Haha, these descriptions of Brown's writing are getting better and better. Or worse and worse, as the case may be.


----------



## kinetickyle (May 13, 2005)

Hey now, don't discount Dan Brown entirely.  He's a great source of inspiration to me.  After all, if he can write a book that becomes a national sensation in this illiterate country, so can I.


----------



## Scarlett (May 14, 2005)

While they're not my favourites by a long shot, they're interesting. Both far-fetched and sensational, but that's what makes a good action/adventure type novel I suppose.


----------



## blademasterzzz (May 16, 2005)

> He's a great source of inspiration to me. After all, if he can write a book that becomes a national sensation in this illiterate country, so can I.
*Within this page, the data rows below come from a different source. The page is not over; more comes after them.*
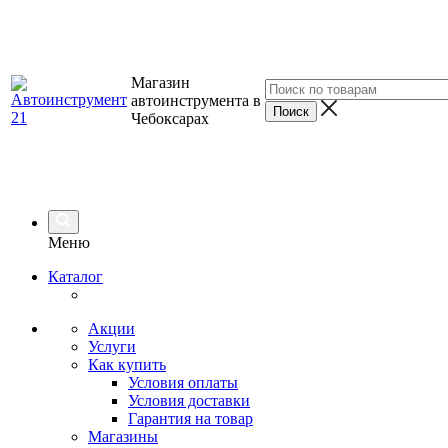
Магазин
автоинструмента в
Чебоксарах
Меню
Каталог
Акции
Услуги
Как купить
Условия оплаты
Условия доставки
Гарантия на товар
Магазины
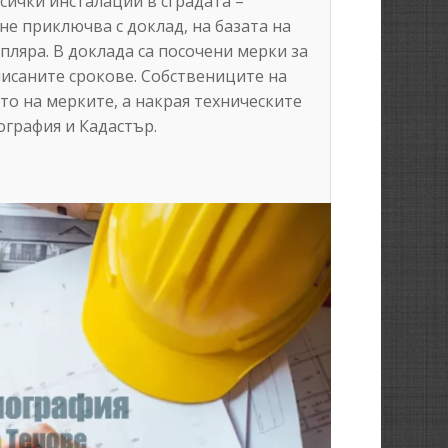
сички инсталации в сградата –
не приключва с доклад, на базата на
мпляра. В доклада са посочени мерки за
писаните срокове. Собствениците на
то на мерките, а накрая техническите
ография и Кадастър.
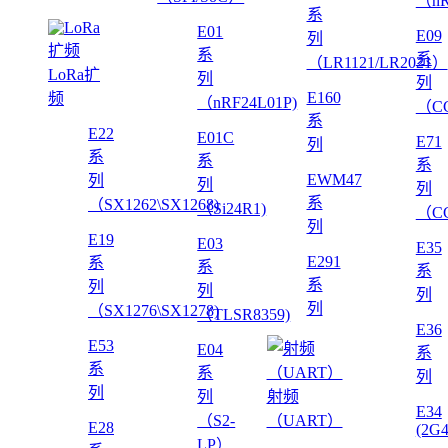
（nR
系
E01
E09
列
系
系
（LR1121/LR2021）
LoRa扩
列
列
E160
频
（nRF24L01P)
（CC
系
E22
E01C
E71
列
系
系
系
EWM47
列
列
列
系
（SX1262\SX1268)
（Si24R1)
（CC
列
E19
E03
E35
E291
系
系
系
系
列
列
列
列
（SX1276\SX1278)
（TLSR8359)
E36
E53
E04
系
系
系
列
列
列
射频
E34
（S2-
（UART）
E28
(2G
LP）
Paolini is the same for me. If he can make a rip-off off LoTR and sell a million copies...


----------



## XandrilZaax (May 16, 2005)

blademasterzzz said:
			
		

> > He's a great source of inspiration to me. After all, if he can write a book that becomes a national sensation in this illiterate country, so can I.
> 
> 
> 
> ...



Isnt that the truth. I suppose the inspiration is a good thing, provided those who are inspired turn out better stuff than those who inspired them. The last thing we need is another writer with a Christopher Paolini-esque writing style... :roll:


----------